TASK REQUIREMENTS:
a – According to the abstract on transverse folds in the southern Pyrenees, which formation's limestones are exposed in the External Sierra?
b – List each source of shortening axes or directions that, according to the abstract on transverse folds in the southern Pyrenees, lie parallel to the shortening axes in the younger strata.

DOCUMENT SEGMENT:
----------

Transverse fold evolution in the External Sierra,southern Pyrenees,Spain

Fault-slip data are used to reconstruct varying tectonic regimes associated with transverse fold development along the eastern and southern margins of the Jaca basin, southern Pyrenees, Spain. The Spanish Pyrenean foreland consists of thrust sheets and leading-edge décollement folds which developed within piggyback basins. Guara Formation limestones on the margins of the Jaca basin were deposited synchronously with deformation and are exposed in the External Sierra. Within the transverse folds, principal shortening axes determined from P and T dihedra plots of fault-slip data show a shift from steep shortening in stratigraphically older beds to NNE–SSW horizontal shortening in younger beds. Older strata are characterized by extensional faults interpreted to result from halotectonic (salt tectonics) deformation, whereas younger strata are characterized by contraction and strike-slip faults interpreted to result from thrust sheet emplacement. The interpretation of the timing for the shortening axes in the younger strata is supported by the observation that these axes are parallel to shortening axes determined from finite strain analysis, calcite twins, and regional thrusting directions determined from fault-related folds and slickenlines. This study shows that fault population analysis in syntectonic strata provides an opportunity to constrain kinematic evolution during orogeny.

----------

LISTED RECORDS:

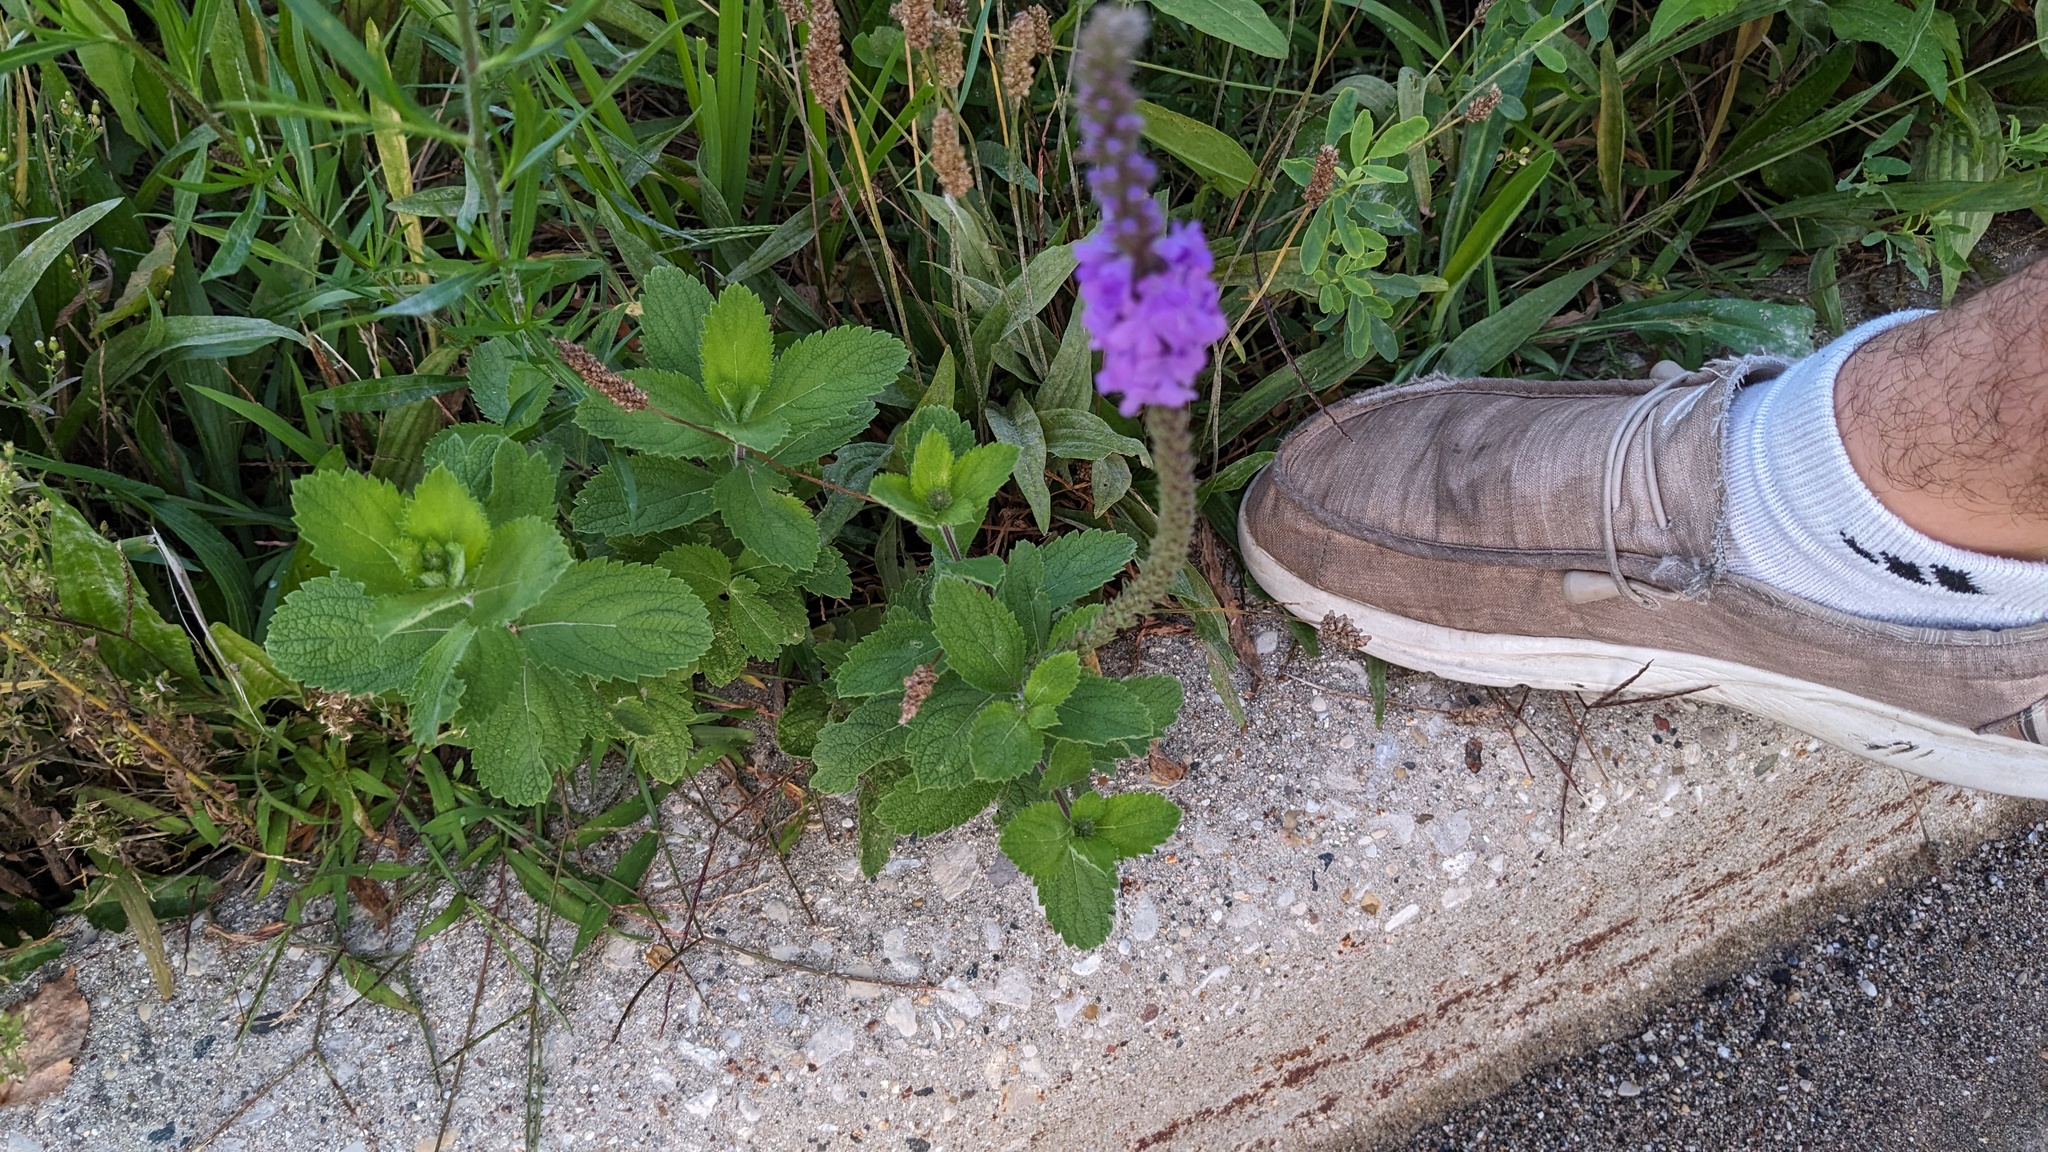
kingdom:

----------

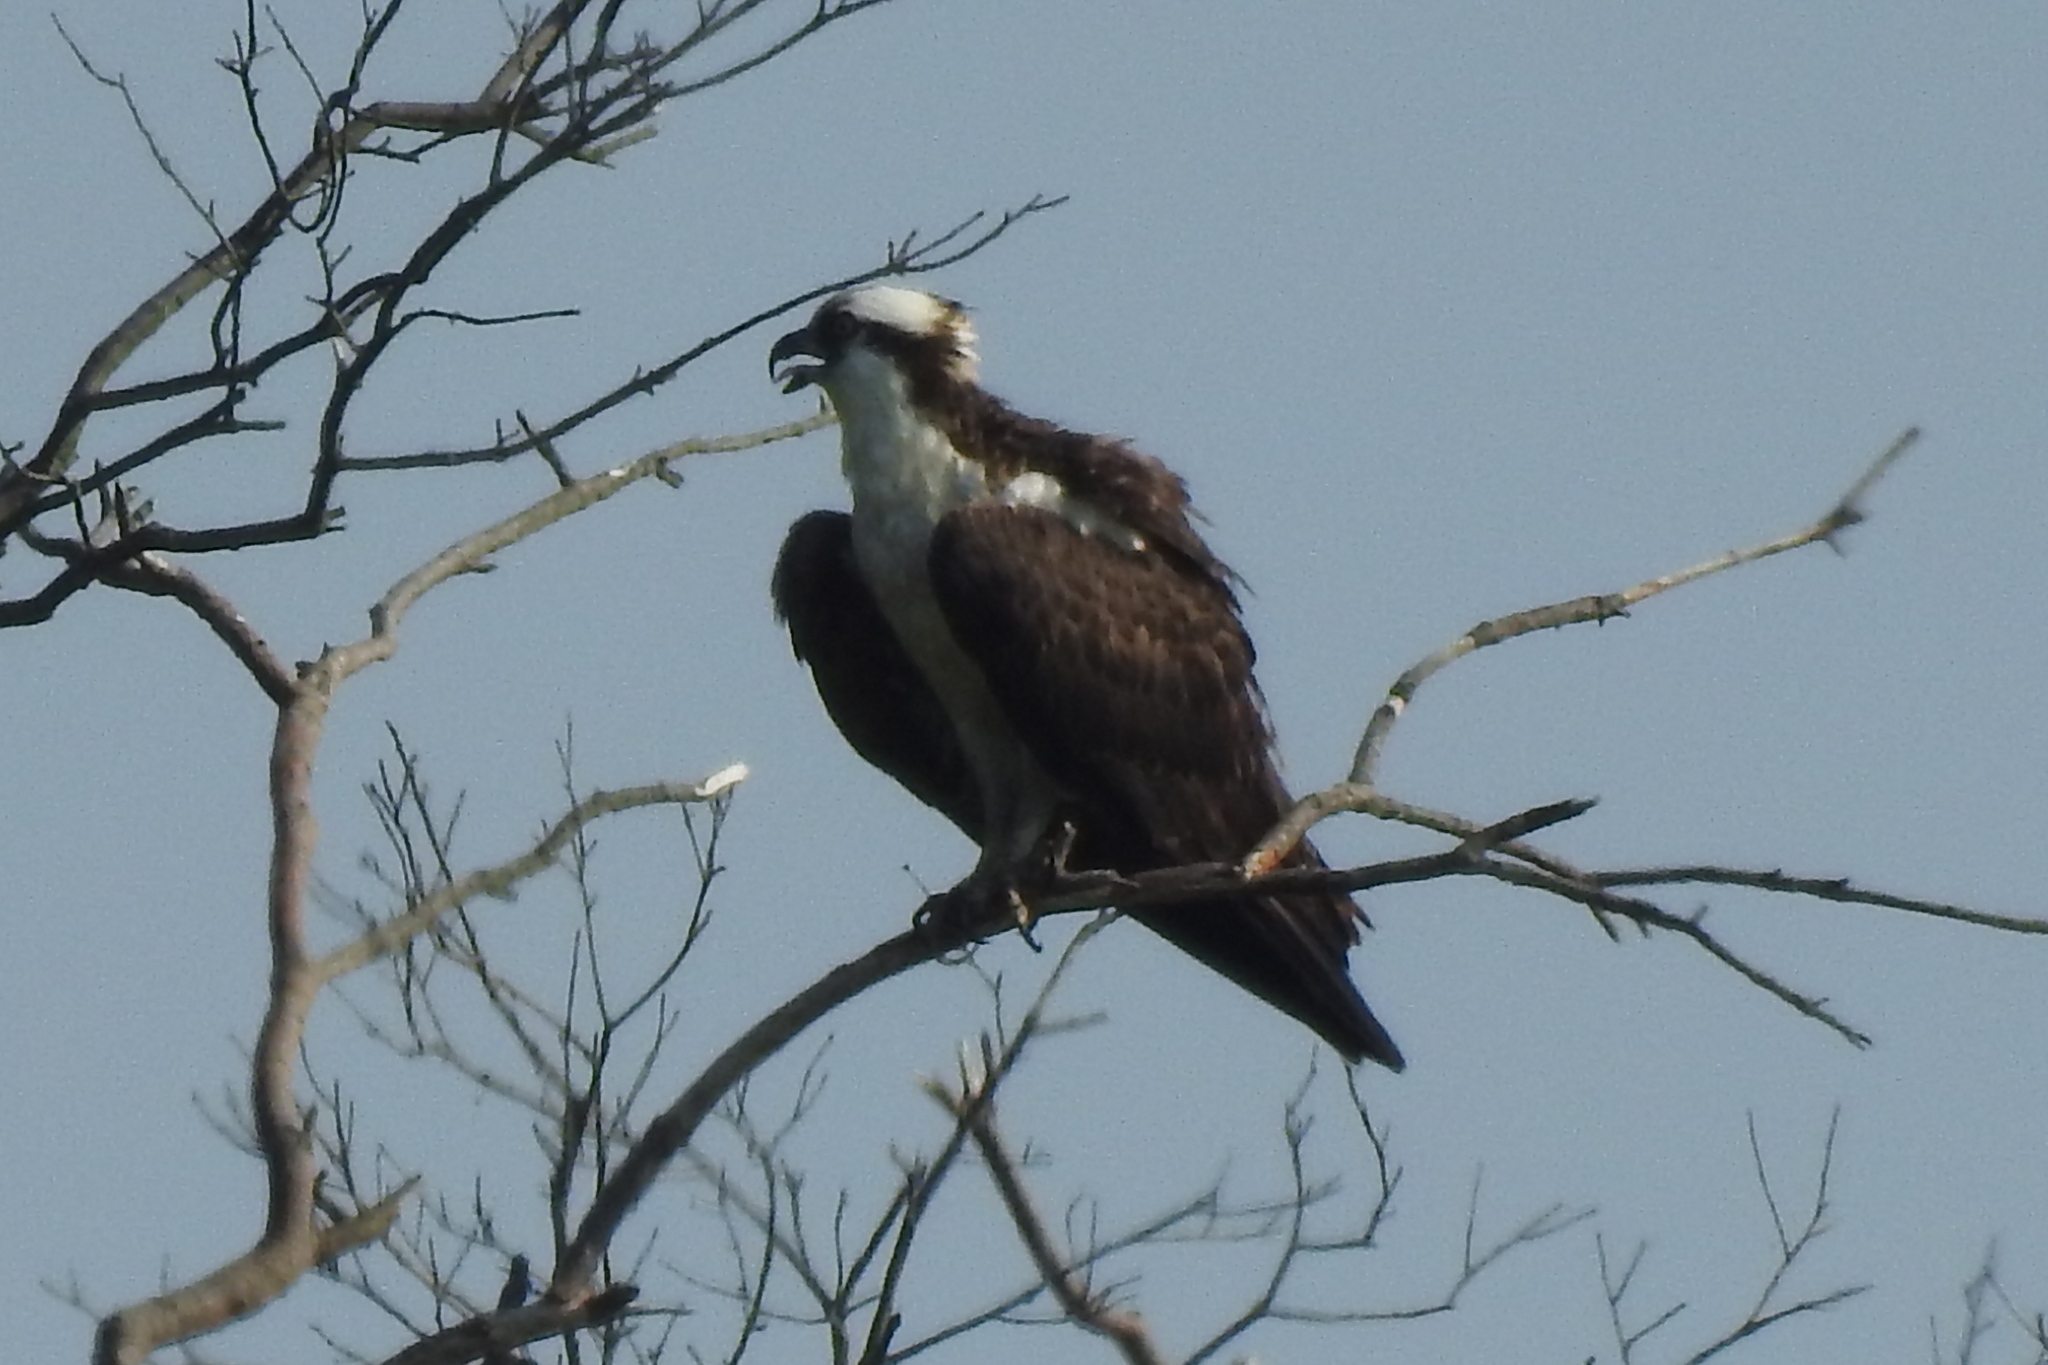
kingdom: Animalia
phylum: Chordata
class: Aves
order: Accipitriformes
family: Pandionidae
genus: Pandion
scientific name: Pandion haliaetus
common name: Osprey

----------

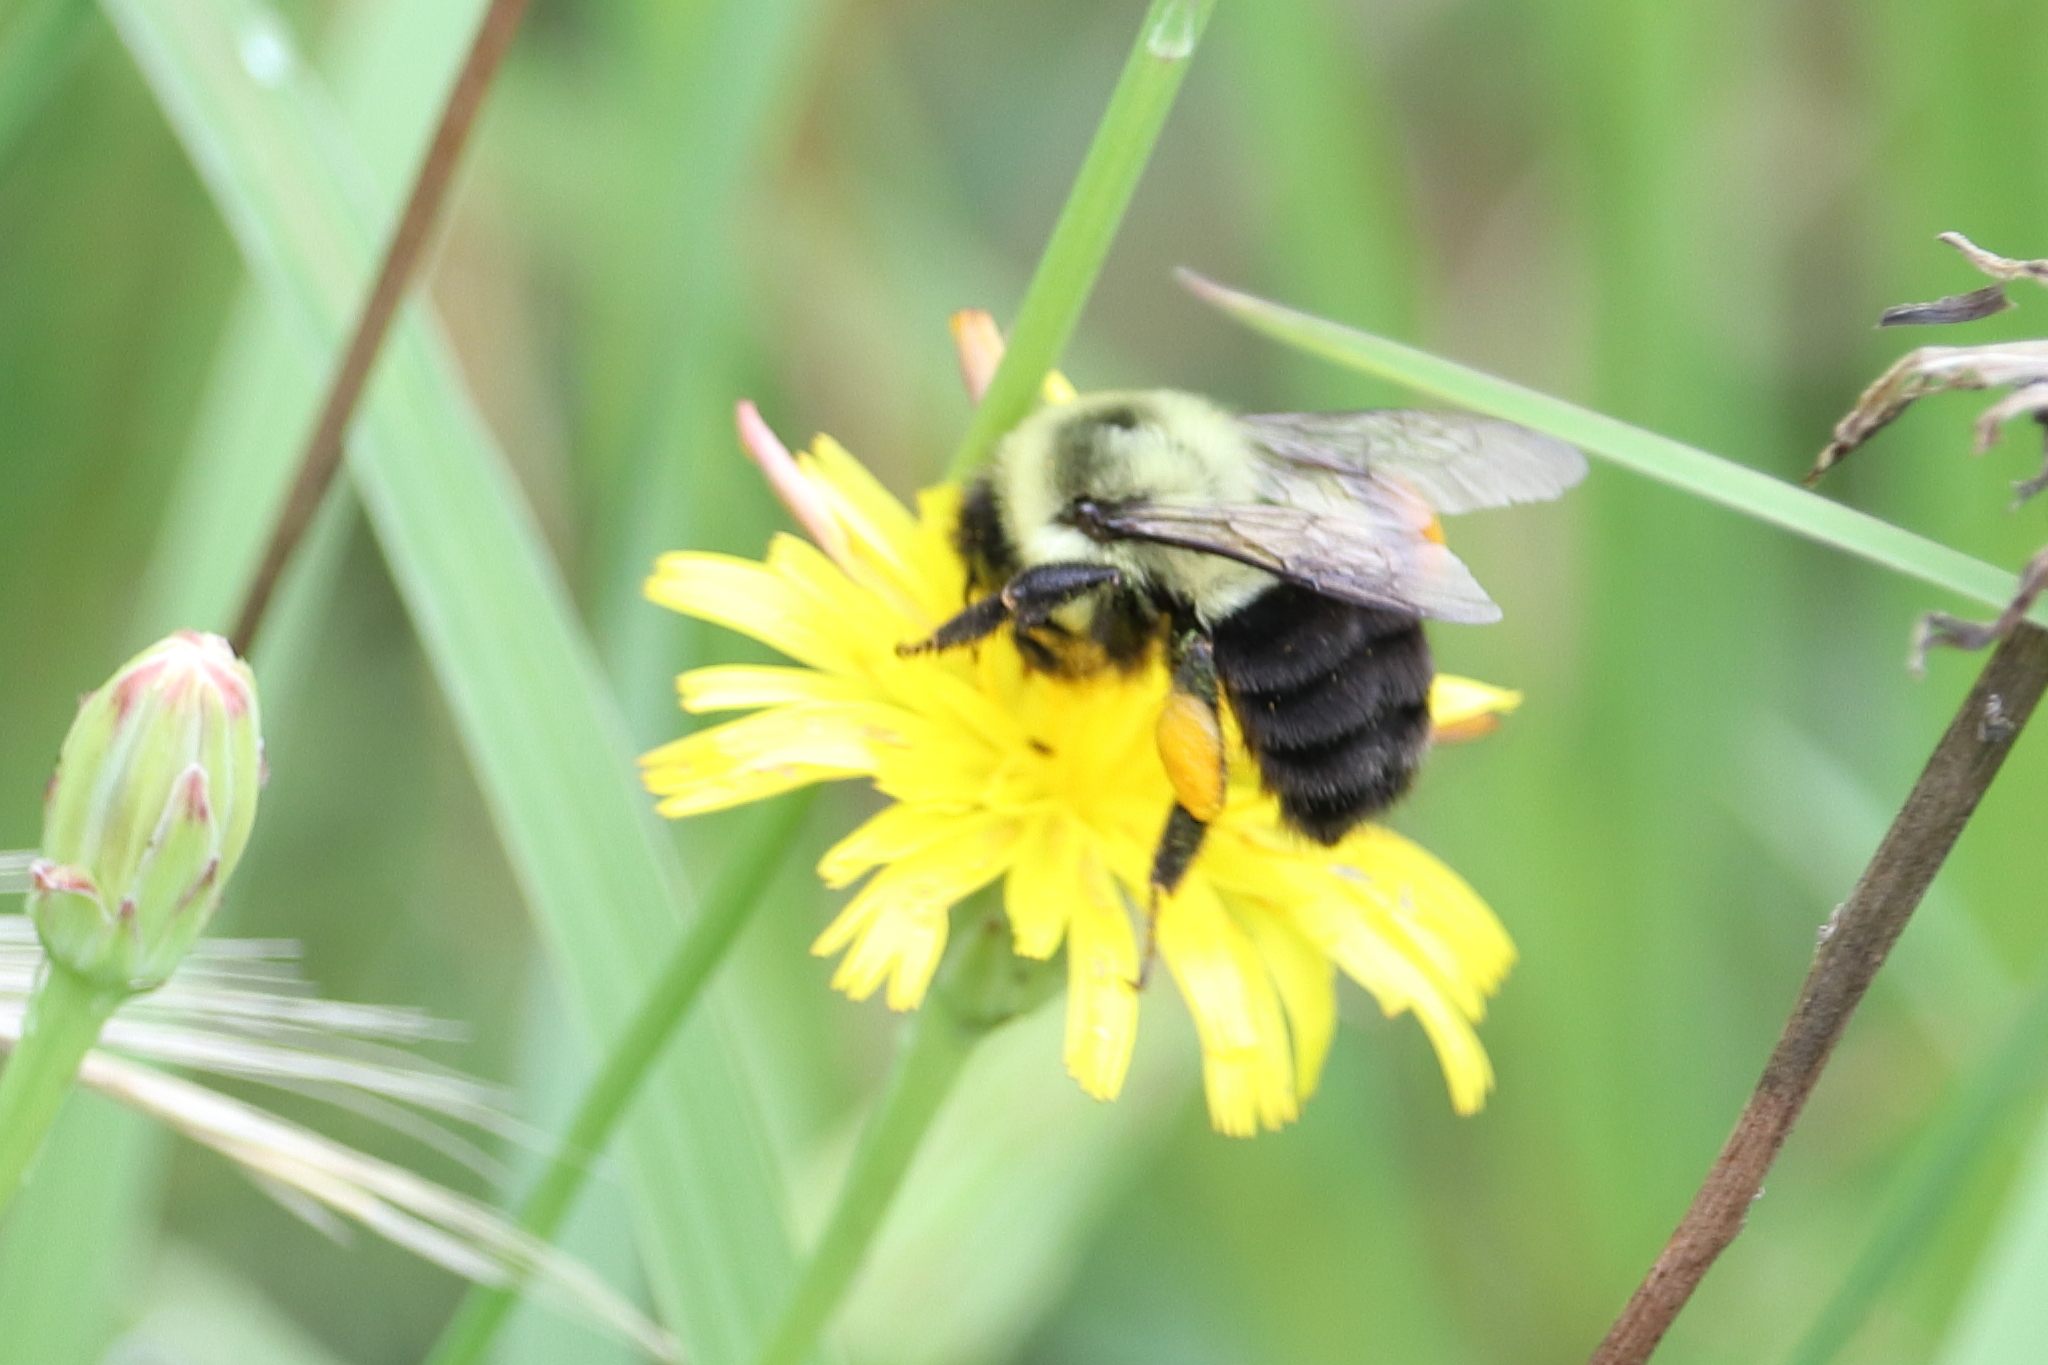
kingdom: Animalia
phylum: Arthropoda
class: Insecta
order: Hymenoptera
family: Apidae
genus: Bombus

----------

RESPONSE LIST:
a – The Guara Formation limestones.

b –
- Finite strain analysis
- Calcite twins
- Regional thrusting directions determined from fault-related folds and slickenlines